As usual, I’m pondering it all. I’m firmly planted in and strongly convinced of some of my beliefs, halfway committed to others (beliefs in my head but no action really accompanies them), and the rest leave me wavering somewhere between being perplexed and being apathetic. This time of year usually produces some sort of mind exercises as I peruse the varied thoughts of others via blogs, FB posts, tweets, and articles. Should we avoid the cultural norms of celebration or should we embrace them? Or is blending the way to go – striking what we feel is some type of balance in it all? Do we mix the magical with the real? How do we communicate Truth to the ones we love and desire to influence for Jesus’ sake?

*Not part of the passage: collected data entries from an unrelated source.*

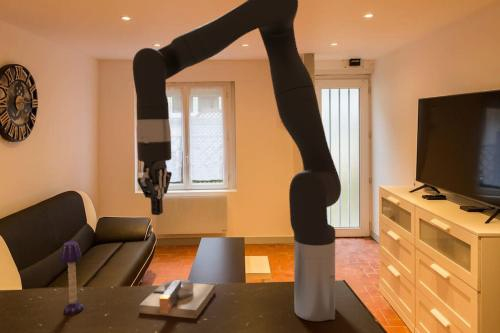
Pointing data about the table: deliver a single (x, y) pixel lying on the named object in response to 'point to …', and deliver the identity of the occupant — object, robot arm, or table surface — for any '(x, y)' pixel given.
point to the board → (180, 301)
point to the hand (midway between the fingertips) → (157, 214)
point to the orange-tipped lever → (174, 294)
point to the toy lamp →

One the fascinating things to me are the varied “facts” surrounding the holidays we observe. Celebrations (of days or weeks or seasons) have been around for hundreds of years. And tracing these back to their roots – the purpose for which they began – is not simple at all. It appears to me that the one doing the research typically has biases which lead them to their conclusions. It had not even fully registered with me that the very word “holiday” has it’s origin in two words: holy day. It simply means a day or time that is set apart from the rest. So really, wishing someone a happy holiday can have as much meaning as wishing them a merry Christmas. When someone doesn’t know Jesus or care about Him, whether we say “holy” or “Christ” in our greeting really doesn’t have much impact on their lives. Spreading the good news of a Savior isn’t as much about the exact words we use or don’t use when we greet others, as it is about how we live out the very gospel message we sing and proclaim.

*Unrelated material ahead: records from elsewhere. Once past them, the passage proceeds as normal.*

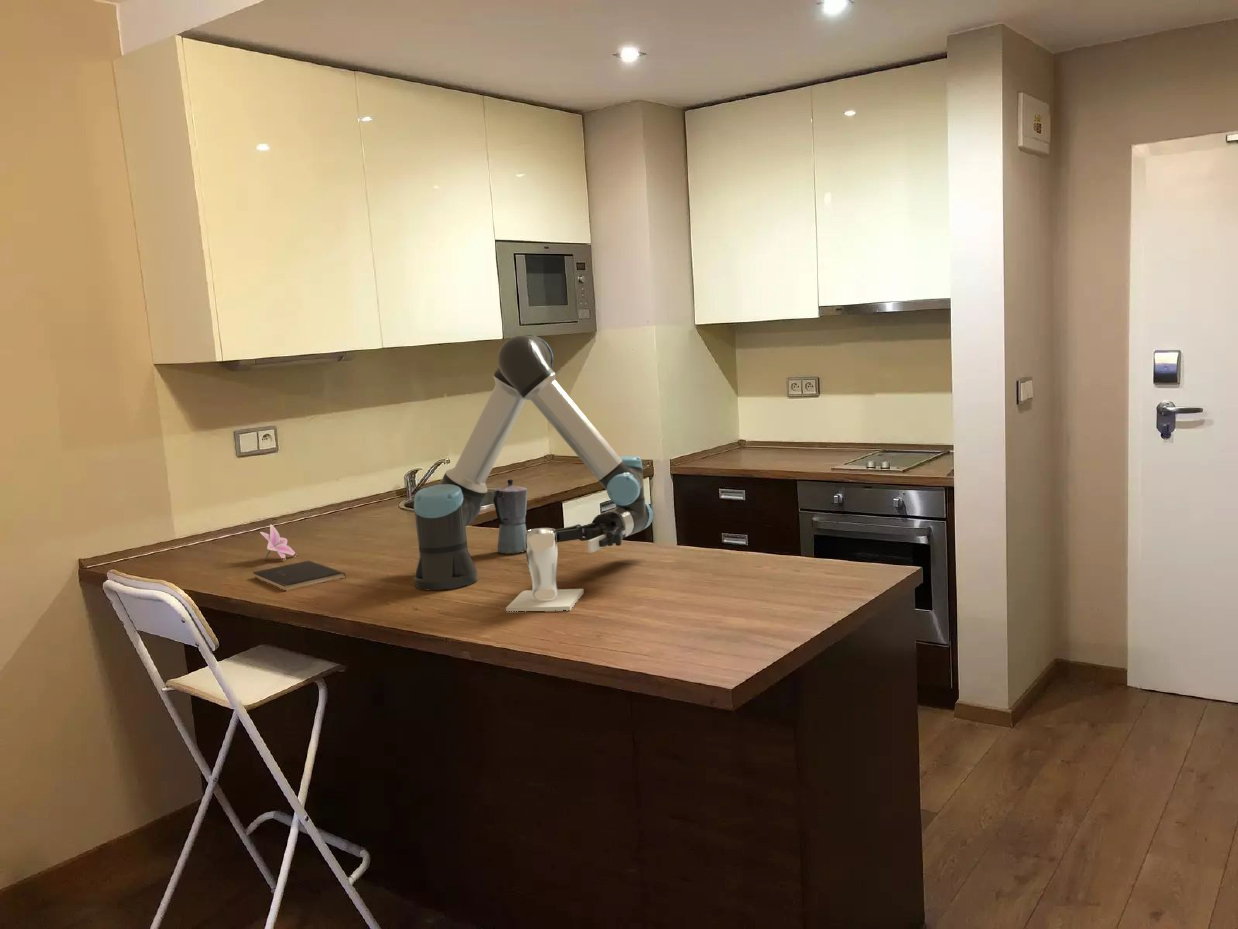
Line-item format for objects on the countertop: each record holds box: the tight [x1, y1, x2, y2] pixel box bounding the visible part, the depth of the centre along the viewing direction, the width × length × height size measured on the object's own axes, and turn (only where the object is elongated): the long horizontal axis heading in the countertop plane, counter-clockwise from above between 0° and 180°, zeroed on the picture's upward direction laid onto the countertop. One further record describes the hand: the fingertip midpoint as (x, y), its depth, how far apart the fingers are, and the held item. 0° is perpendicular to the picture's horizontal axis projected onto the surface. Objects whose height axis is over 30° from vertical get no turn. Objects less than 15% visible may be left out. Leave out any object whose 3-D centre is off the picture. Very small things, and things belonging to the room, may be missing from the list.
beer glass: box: [525, 527, 559, 602], centre depth 214 cm, size 7×7×15 cm
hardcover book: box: [252, 560, 346, 589], centre depth 257 cm, size 16×23×2 cm
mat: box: [505, 588, 585, 613], centre depth 215 cm, size 14×14×1 cm
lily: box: [259, 523, 296, 559], centre depth 283 cm, size 12×12×10 cm
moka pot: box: [493, 479, 528, 555], centre depth 269 cm, size 10×15×20 cm, turn 161°
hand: (564, 545), depth 221 cm, fingers open, 13 cm apart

As a parent (of adult children now) reflecting on our holiday philosophy through the years, I think our approach was to focus more on the rest of the days we lived than the special ones. I love special days, but in my early adulthood I began to recognize that allowing too great an expectation of something being magically wonderful and perfect – like a birthday or special trip somewhere – often left me disappointed. Surprises can be such fun, but when we depend on the uncommon to somehow provide us enough happiness to survive the routine days until the next uncommon or exceptional, we’ve made an idol out of something that will never satisfy.

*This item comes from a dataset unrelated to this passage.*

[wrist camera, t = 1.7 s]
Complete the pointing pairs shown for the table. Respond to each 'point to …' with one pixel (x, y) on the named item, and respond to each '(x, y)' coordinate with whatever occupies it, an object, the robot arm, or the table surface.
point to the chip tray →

I admit that there was not as much intentionality as there should have been in guiding our children through the varying holidays, but neither did we make too much out of any specific days. I’m sure any one of our children would quickly tell you that although birthdays didn’t go unnoticed, they certainly didn’t come with a crown, scepter and royal gifts either! So without necessarily verbalizing it, our intention and goal was to be passionate Jesus followers who raised passionate Jesus followers … every day in every season wherever we lived and in whatever we were doing. We have often failed and missed the mark, but whether we were carving pumpkins or hanging ornaments, it has been our goal and prayer.
As a family, we have had many special and fun moments. We have been blessed by others who have generously shared their toys and lives with us in such a way that our “holidays” – those days set apart from the normal activity, whether that be a vacation or a seasonal event – have been memorable and meaningful. Spending time with family and friends has always been more about who is there than who is not there or what day it is. As our family expands, we know there will be fewer and fewer times we’ll all be in the same place at the same time. But when loving Jesus is the most important thing, it frees us to make every day a holy day and to embrace the ones we are with and to enjoy the One who is always near and good.
Whether or not we parents lead our families to celebrate and decorate on special occasions or we choose alternatives that we believe to be more conducive to the genuine worship of and passion for the One who gave His life for us, may we all seek Him in every season. May we pursue a life that is accompanied by a desire to “above all else put on love and allow the peace of Christ to rule in our hearts, and to be thankful. May whatever we do, everything in word or deed, be done in the name of the Lord Jesus, giving thanks to God the Father through Him …
not seeking our own advantage, but that of many, that they may be saved!”
And that’s what Christmas … and every day … is all about, Charlie Brown.